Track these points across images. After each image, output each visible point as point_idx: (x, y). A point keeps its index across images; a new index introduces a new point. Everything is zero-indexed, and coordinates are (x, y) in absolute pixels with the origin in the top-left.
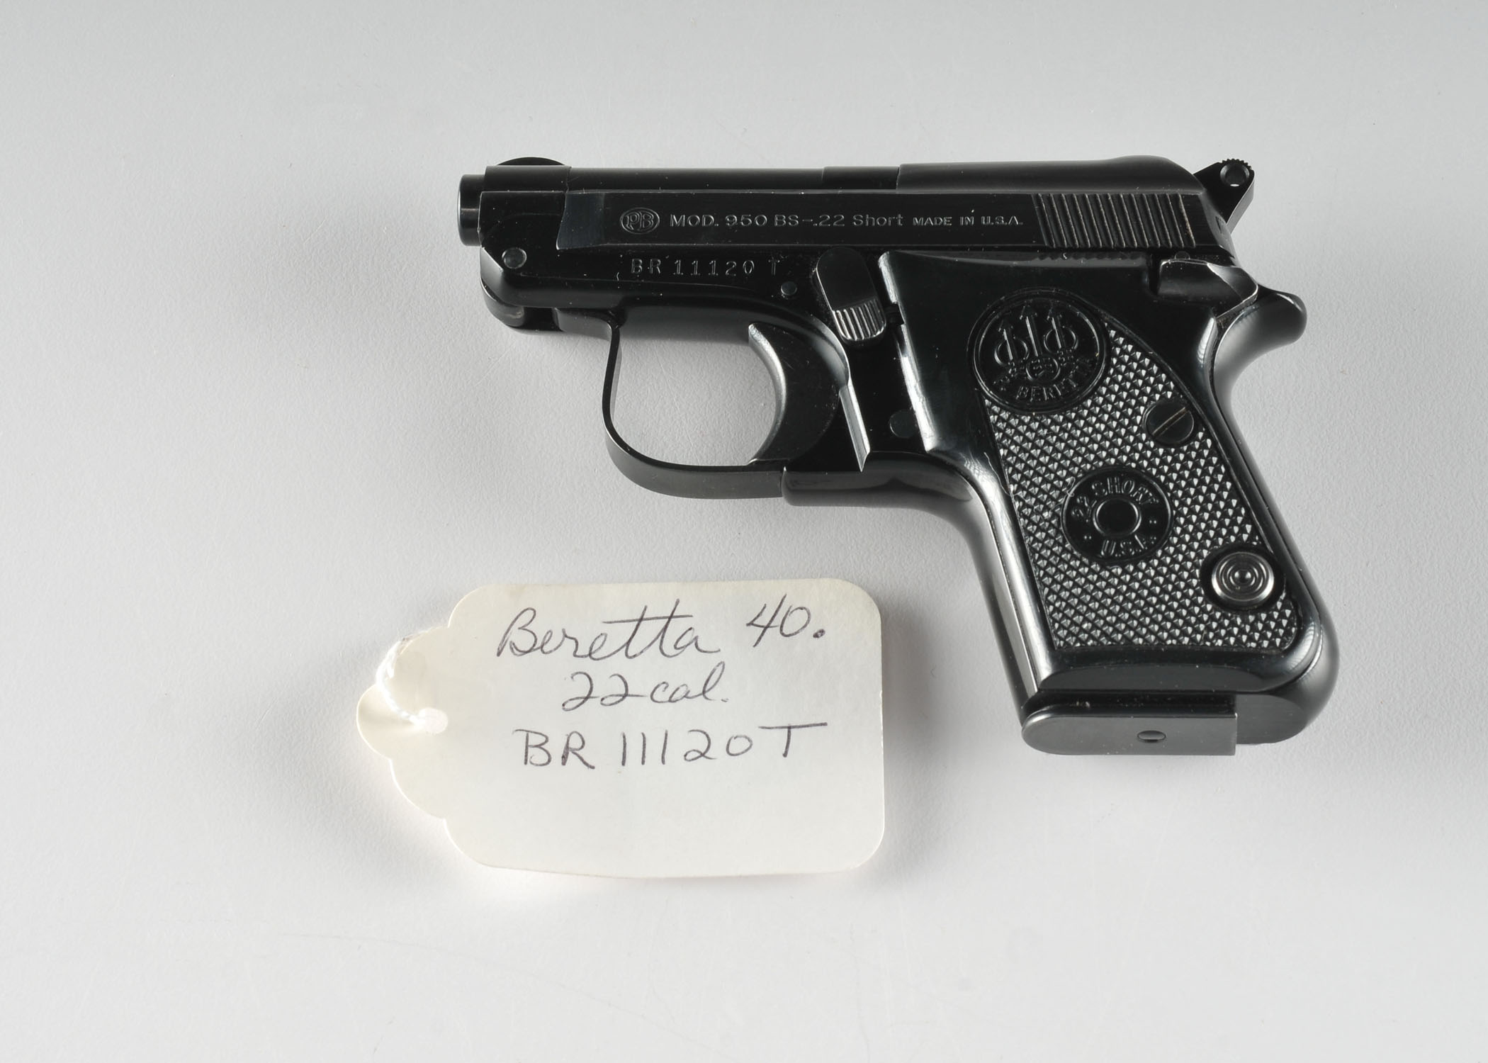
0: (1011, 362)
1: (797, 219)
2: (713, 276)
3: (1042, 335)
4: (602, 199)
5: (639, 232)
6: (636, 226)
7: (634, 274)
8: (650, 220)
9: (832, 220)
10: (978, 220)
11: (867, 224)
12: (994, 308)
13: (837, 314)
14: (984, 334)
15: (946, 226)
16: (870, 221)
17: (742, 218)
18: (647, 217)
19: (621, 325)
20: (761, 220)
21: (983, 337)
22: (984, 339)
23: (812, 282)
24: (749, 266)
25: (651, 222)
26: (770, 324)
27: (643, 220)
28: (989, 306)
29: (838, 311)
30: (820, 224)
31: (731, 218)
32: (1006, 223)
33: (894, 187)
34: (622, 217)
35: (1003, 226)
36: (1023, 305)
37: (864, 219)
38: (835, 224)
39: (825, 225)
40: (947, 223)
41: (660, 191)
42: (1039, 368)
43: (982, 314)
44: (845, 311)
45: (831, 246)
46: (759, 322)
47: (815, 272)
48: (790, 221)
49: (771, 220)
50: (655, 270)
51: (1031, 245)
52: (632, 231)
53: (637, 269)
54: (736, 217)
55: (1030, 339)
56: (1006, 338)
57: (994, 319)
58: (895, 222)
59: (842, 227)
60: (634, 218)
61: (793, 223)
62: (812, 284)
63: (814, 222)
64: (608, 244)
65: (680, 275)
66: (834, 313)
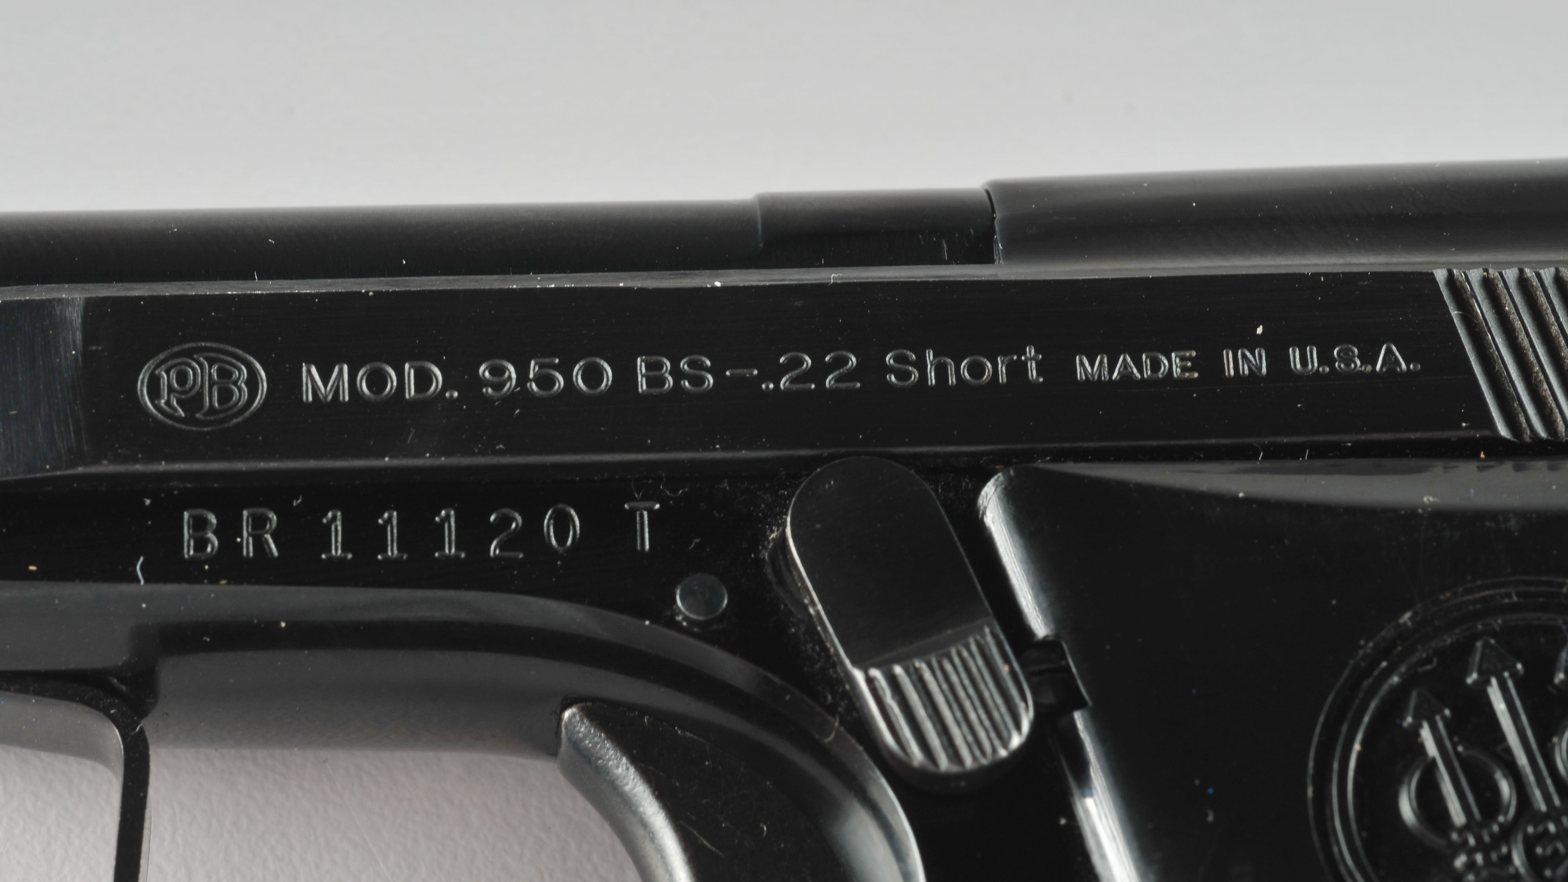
0: (1461, 831)
1: (709, 370)
2: (448, 557)
3: (1549, 739)
4: (75, 316)
5: (199, 423)
6: (192, 402)
7: (192, 560)
8: (235, 383)
9: (819, 371)
10: (1278, 360)
11: (932, 379)
12: (1385, 651)
13: (870, 681)
14: (1359, 737)
15: (1181, 382)
16: (941, 371)
17: (533, 368)
18: (224, 374)
19: (143, 713)
20: (593, 375)
21: (1357, 747)
22: (1361, 757)
23: (768, 570)
24: (562, 524)
25: (239, 395)
26: (631, 707)
27: (212, 384)
28: (1368, 647)
29: (875, 673)
30: (783, 383)
31: (496, 371)
32: (1369, 368)
33: (987, 258)
34: (143, 377)
35: (1361, 374)
36: (1476, 637)
37: (921, 365)
38: (829, 382)
39: (800, 386)
40: (1184, 369)
41: (260, 288)
42: (1556, 852)
43: (1346, 673)
44: (898, 670)
45: (825, 452)
46: (594, 700)
47: (783, 538)
48: (685, 376)
49: (625, 374)
50: (260, 544)
51: (1452, 435)
52: (179, 419)
53: (201, 543)
54: (512, 369)
55: (1508, 751)
56: (1432, 749)
57: (1385, 688)
58: (1017, 370)
59: (855, 391)
60: (182, 378)
61: (698, 381)
62: (771, 576)
63: (761, 378)
64: (106, 467)
65: (342, 560)
66: (859, 675)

- - -

Task objective: Only the lines from the top of the data through the line with "65: (680, 275)" should be quoted, exactly and with both ends kept; skip the pictures.

Finished task:
Track these points across images. After each image, output each visible point as point_idx: (x, y). A point keeps its index across images; a new index introduces a new point. Everything is zero-indexed, and coordinates are (x, y) in absolute pixels with the origin in the top-left.
0: (1011, 362)
1: (797, 219)
2: (713, 276)
3: (1042, 335)
4: (602, 199)
5: (639, 232)
6: (636, 226)
7: (634, 274)
8: (650, 220)
9: (832, 220)
10: (978, 220)
11: (867, 224)
12: (994, 308)
13: (837, 314)
14: (984, 334)
15: (946, 226)
16: (870, 221)
17: (742, 218)
18: (647, 217)
19: (621, 325)
20: (761, 220)
21: (983, 337)
22: (984, 339)
23: (812, 282)
24: (749, 266)
25: (651, 222)
26: (770, 324)
27: (643, 220)
28: (989, 306)
29: (838, 311)
30: (820, 224)
31: (731, 218)
32: (1006, 223)
33: (894, 187)
34: (622, 217)
35: (1003, 226)
36: (1023, 305)
37: (864, 219)
38: (835, 224)
39: (825, 225)
40: (947, 223)
41: (660, 191)
42: (1039, 368)
43: (982, 314)
44: (845, 311)
45: (831, 246)
46: (759, 322)
47: (815, 272)
48: (790, 221)
49: (771, 220)
50: (655, 270)
51: (1031, 245)
52: (632, 231)
53: (637, 269)
54: (736, 217)
55: (1030, 339)
56: (1006, 338)
57: (994, 319)
58: (895, 222)
59: (842, 227)
60: (634, 218)
61: (793, 223)
62: (812, 284)
63: (814, 222)
64: (608, 244)
65: (680, 275)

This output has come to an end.